◆ Supplied passage
= Beginning of Section =
Nature has some quirky creatures, but perhaps the most bizarre are electric fish. There are several species that share the capability of producing electrical discharges. Electric fish use discharges to stun their food, to defend themselves, and to navigate in the alluvium of tropical rain forest rivers. The most prominent of these "shocking" creatures is the electric eel.

 

Electric eels (Electrophorus electricus) are not really eels in the truest sense. They are very slender fish with long tails where special skin cells can generate enough electricity that it's measurable in voltage.

 

The cells work in a series, multiplying power, to deliver a charge. The electric eel's eyes are small, and, interestingly, over time are affected by its own electrical discharges. Over a period of time, the eel's eyes get a hardening of the cornea called a cataract. The cataracts eventually cause the electric eel to become blind.

 

Sharks have sensory organs that are tiny bumps filled with a jelly-like substance that picks up electrical impulses. Swimming near a shark in the dark ocean is a dangerous proposition for a tasty tuna.The electric knife fish lives in salt water. Its small eyes are practically useless in the dim depths in which it swims, but its entire body compensates for the poor visibility. Its body has an electromagnetic field that helps it detect its prey, but it sometimes interferes with the fields of other knife fish.Other electric fish include

 

• the electric catfish (Malapterus electricus) of the Congo and Nile River basins -has a shock organ that extends along its entire dorsal side.

 

• the torpedo ray (family Torpedinidae) found in several different oceans -has a body shaped like a Ping Pong paddle, only with a tail. Its sense organs located on its head feel vibrations and electrical impulses emitted by other fish.
= End of Section =
◆ Task instructions
a) Decide whether each statement agrees with the passage on electric fish, answering yes or no and quoting the words that settle it.
(i) Electric eels are true eels in the strictest sense.
(ii) The electric catfish is found in the Congo and Nile River basins.
(iii) The electric knife fish lives in fresh water.
b) Answer these questions from the passage on electric fish.
(i) Which creature does it call the most prominent of the "shocking" ones?
(ii) Along which side of its body does the electric catfish's shock organ extend?
(iii) What is the torpedo ray's body shaped like?

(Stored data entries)
= Beginning of Section =
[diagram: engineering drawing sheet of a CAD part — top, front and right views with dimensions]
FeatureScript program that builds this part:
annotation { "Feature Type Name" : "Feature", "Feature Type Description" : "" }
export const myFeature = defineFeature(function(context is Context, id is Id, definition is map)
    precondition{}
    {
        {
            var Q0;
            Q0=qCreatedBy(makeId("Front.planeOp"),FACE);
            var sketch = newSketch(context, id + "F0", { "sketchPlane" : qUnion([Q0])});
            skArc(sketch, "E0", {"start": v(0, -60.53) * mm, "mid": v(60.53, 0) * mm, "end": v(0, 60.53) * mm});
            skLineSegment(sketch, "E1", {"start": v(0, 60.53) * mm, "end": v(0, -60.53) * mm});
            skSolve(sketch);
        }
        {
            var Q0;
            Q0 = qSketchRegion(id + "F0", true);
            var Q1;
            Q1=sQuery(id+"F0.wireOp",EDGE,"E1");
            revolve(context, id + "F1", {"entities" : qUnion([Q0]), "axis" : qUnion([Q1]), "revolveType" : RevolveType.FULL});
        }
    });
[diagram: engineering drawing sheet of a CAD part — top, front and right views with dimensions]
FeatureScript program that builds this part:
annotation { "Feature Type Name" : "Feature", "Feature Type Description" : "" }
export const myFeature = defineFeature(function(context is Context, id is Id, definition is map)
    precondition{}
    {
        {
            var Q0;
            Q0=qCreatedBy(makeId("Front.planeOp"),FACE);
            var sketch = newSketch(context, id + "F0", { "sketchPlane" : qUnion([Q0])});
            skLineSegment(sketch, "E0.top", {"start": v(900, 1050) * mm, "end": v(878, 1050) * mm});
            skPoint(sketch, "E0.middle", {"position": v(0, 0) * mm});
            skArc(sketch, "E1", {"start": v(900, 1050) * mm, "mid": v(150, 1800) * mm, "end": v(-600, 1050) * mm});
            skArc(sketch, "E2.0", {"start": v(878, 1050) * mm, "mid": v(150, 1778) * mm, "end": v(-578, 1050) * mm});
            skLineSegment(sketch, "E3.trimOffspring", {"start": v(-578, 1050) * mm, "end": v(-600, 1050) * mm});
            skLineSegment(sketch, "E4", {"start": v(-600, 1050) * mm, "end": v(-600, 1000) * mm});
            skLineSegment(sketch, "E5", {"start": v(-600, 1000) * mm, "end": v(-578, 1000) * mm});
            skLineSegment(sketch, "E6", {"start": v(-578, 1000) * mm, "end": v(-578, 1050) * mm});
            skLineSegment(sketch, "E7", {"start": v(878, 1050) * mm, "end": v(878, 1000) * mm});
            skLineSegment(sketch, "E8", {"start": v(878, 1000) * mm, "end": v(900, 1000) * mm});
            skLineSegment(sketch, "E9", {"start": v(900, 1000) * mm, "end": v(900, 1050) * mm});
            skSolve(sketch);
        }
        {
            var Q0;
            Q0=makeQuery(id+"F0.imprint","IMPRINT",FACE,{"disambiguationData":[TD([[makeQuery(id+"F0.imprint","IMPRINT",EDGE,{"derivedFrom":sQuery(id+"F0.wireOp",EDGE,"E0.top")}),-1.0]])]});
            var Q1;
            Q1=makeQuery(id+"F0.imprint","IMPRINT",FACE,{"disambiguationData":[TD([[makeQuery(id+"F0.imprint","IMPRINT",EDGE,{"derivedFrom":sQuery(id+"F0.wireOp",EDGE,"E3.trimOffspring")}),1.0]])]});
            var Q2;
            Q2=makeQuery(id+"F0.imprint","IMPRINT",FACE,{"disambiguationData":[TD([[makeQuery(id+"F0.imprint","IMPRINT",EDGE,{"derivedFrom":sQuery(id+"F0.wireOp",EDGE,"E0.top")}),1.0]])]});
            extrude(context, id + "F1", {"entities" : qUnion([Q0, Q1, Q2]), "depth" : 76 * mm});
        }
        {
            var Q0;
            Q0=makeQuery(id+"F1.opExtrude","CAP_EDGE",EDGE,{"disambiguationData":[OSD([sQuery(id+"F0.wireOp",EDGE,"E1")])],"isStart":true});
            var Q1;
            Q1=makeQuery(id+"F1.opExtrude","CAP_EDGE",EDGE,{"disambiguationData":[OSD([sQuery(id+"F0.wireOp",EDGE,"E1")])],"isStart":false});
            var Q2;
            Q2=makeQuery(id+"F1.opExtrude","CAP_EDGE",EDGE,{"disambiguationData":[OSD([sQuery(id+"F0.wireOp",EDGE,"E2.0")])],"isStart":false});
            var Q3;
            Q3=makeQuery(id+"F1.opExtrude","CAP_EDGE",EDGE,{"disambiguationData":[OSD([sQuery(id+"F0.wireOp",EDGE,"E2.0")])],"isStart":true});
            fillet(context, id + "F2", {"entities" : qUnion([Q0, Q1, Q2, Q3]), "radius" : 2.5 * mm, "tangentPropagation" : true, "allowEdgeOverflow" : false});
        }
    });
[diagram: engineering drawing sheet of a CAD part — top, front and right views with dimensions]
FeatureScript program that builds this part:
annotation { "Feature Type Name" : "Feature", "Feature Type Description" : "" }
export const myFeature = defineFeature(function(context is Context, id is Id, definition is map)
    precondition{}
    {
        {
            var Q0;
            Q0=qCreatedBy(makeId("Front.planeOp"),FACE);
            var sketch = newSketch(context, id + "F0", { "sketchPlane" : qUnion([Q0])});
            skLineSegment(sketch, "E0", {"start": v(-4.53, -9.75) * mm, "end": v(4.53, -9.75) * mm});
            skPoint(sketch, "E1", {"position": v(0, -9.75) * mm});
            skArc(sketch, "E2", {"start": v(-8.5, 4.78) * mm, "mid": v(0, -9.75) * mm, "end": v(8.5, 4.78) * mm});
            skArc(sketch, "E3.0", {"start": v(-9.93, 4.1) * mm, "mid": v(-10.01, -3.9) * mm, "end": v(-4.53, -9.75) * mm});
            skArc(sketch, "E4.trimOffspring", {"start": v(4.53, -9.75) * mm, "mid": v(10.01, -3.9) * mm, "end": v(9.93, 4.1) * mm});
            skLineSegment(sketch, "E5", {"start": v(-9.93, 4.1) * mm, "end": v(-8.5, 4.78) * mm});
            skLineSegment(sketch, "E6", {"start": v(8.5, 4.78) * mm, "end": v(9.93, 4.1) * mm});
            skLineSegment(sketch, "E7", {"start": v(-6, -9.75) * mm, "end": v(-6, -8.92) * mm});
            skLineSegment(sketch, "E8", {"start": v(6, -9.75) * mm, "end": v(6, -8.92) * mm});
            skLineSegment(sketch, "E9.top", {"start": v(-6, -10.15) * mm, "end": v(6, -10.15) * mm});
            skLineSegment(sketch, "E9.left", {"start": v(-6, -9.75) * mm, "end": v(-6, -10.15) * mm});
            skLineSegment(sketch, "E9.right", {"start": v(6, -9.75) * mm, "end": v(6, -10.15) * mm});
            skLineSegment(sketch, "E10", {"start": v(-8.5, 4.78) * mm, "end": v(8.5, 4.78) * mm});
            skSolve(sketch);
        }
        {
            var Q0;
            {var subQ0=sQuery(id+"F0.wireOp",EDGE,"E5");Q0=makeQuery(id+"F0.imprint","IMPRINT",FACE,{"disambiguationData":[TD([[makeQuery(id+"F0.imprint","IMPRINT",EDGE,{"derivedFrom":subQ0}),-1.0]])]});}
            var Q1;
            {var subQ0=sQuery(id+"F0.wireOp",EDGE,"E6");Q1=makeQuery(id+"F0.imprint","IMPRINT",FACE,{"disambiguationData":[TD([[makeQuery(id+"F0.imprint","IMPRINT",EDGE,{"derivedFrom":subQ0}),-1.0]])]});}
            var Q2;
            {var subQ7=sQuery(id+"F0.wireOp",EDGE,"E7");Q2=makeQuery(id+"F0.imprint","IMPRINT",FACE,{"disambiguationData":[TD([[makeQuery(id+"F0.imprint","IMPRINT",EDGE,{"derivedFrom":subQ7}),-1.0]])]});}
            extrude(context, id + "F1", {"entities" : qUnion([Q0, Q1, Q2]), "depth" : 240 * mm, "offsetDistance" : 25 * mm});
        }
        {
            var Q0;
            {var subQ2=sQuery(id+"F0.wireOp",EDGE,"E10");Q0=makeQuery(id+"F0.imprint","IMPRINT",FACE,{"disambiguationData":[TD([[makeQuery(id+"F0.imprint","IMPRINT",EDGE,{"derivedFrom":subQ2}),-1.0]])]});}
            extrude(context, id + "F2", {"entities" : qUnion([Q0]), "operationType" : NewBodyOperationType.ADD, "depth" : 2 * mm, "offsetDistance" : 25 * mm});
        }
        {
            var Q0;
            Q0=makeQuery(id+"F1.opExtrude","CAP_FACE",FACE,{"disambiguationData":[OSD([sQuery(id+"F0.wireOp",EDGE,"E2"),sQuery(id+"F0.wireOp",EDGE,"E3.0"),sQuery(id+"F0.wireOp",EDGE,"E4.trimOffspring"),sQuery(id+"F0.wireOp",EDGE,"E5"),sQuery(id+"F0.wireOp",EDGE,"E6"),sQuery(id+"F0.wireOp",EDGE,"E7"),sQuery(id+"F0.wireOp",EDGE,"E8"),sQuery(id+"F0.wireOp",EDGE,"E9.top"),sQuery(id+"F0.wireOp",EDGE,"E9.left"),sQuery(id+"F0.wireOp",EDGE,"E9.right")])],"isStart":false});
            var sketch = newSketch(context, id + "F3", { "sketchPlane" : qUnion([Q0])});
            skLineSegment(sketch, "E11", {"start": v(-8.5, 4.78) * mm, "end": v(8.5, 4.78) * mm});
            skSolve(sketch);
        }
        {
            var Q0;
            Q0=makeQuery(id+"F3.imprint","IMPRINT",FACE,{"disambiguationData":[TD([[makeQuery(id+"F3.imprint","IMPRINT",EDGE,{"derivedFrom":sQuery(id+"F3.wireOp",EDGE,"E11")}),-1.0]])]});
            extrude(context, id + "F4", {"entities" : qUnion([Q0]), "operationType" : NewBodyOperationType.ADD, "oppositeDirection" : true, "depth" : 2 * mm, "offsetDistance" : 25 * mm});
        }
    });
= End of Section =
◆ Solutions per task
a)
(i) No: "Electric eels (Electrophorus electricus) are not really eels in the truest sense."
(ii) Yes: "the electric catfish (Malapterus electricus) of the Congo and Nile River basins"
(iii) No: "The electric knife fish lives in salt water."

b)
(i) The electric eel.
(ii) Its entire dorsal side.
(iii) A Ping Pong paddle, only with a tail.